A company has two rights: control right and management right.
Control right: As the name implies, it is the actual control right of the person in charge or major shareholder of the company.
The control of private enterprises is generally in the hands of the boss. Domestic listed companies are generally recessive ultimate control rights, and usually obtain ultimate controllers through cross-shareholding and other means.
Management right: refers to the control and management right that an enterprise enjoys over its property, investment and other matters in the course of operation.
At present, the control and management rights of most private enterprises in China are in the hands of the person in charge of the enterprise, that is, the boss.
Remarks: the person in charge of the enterprise should release the management right on the basis of firmly grasping the control right of the company.
Let's extend it. For the person in charge of the enterprise, the control right of the enterprise is mainly reflected in three aspects: the equity level, the board level and the actual control level.
The person in charge of the enterprise can keep control of the enterprise in the following ways.
1. Indirect control
In addition to the main company, one or more shareholding platforms are newly established, and the objects that need to be motivated are placed in the shareholding platforms, which hold the shares of the main company.
Let's look at a case. Ma Yun obtained the control of Ant Financial through limited partnership.
Ma Yun holds 100% of the shares, registered Hangzhou Yun Bo Investment Consulting with 5 million yuan, and then used this Yun Bo Investment Consulting to initiate the establishment of two limited partnerships, Hangzhou Hanjun and Hangzhou Junao.
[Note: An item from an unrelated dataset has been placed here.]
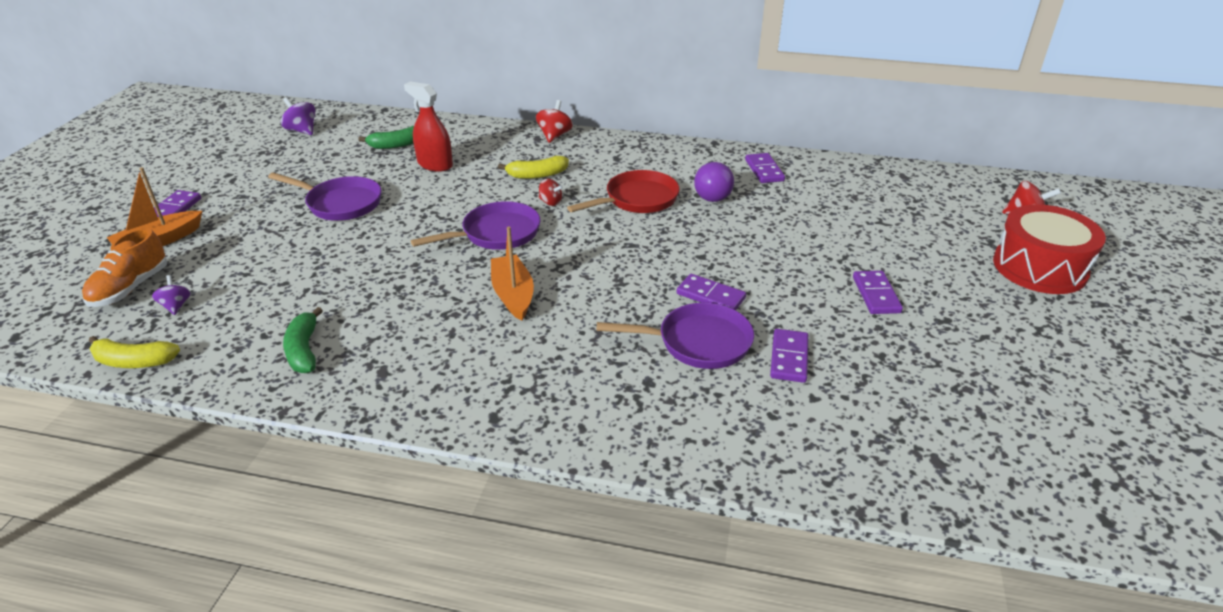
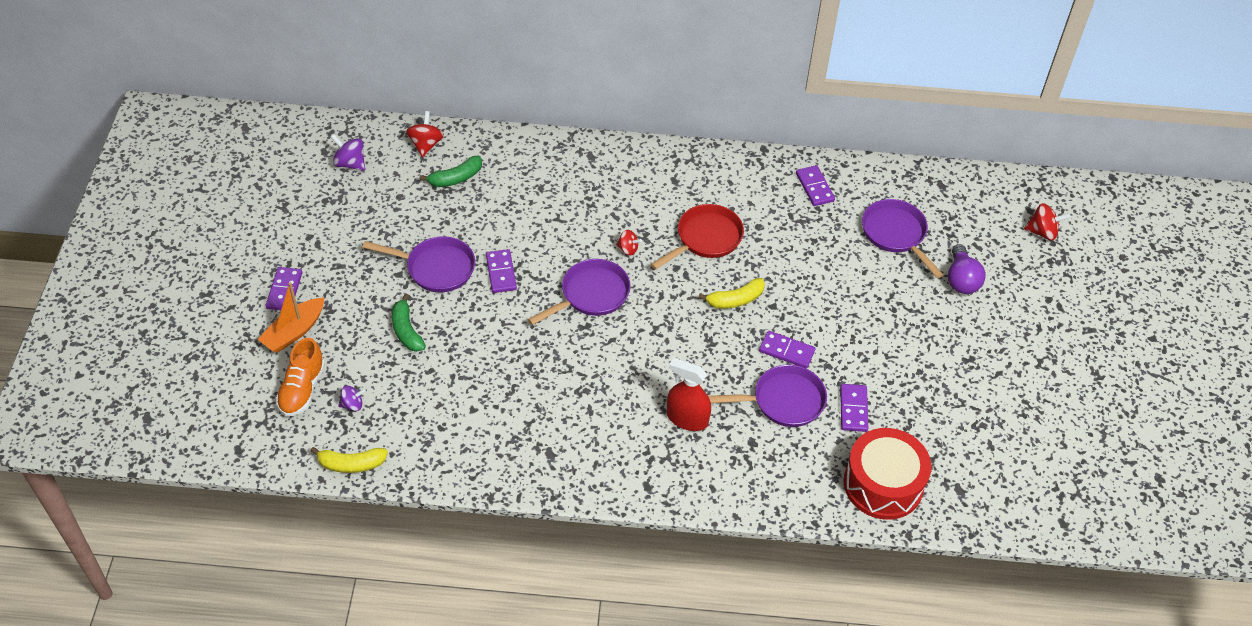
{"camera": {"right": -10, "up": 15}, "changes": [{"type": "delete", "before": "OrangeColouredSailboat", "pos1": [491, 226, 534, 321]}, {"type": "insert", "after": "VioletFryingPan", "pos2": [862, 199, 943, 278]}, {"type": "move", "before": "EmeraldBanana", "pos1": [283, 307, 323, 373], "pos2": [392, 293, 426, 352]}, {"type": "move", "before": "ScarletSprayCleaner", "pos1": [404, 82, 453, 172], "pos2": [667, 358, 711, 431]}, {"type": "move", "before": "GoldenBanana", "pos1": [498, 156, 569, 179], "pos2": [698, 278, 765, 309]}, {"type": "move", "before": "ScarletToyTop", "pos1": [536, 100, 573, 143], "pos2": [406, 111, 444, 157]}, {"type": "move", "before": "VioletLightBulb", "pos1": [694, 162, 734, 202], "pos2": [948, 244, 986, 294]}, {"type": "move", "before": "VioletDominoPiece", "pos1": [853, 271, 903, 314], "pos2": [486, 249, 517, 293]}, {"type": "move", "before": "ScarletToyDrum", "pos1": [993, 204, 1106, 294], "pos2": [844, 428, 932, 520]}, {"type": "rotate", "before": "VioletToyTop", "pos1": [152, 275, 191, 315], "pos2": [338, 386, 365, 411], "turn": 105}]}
Hangzhou Hanjun (42%) and Hangzhou Junan (34%) jointly established Zhejiang Ant Financial Service with other shareholders (23%). In this way, Ma Yun realized that he had mastered the voting right of at least 76.43% shares of Ant Financial with 5 million yuan, and firmly controlled Ant Financial.
2. Entrustment of voting rights
Some shareholders of the company entrust their voting rights to other specific shareholders (founding shareholders) by agreement.
3. Concerted action agreement
Refers to the agreement of some shareholders to take concerted action on specific matters. In the case of disagreement, some shareholders voted for concerted action.
For example, between founding shareholders, between founding shareholders and investors, the voting rights of founding shareholders can be increased by signing a concerted action agreement.
4.AB unit structure
This is a dual shareholding structure overseas, the core of which is different rights for the same share. If your company plans to go public, you can consider adopting this structure.
Under this structure, the company's shares are divided into series A and series B common shares.
A series common shares are usually held by institutional investors and public shareholders, which is what we usually call tradable shares, and B series common shares are usually held by entrepreneurial teams.
The voting rights of A-series common stock and B-series common stock are different, such as 1: 10.
JD.COM is listed on NASDAQ, and adopts AB stock structure. The voting ratio of the shares held by Volkswagen to the shares held by Team Liu is 1:20, and the voting ratio of the shares held by Meituan is 1: 10.
Control the board of directors
Founding shareholders can ensure the effectiveness and efficiency of decision-making by occupying most of the seats on the company's board of directors.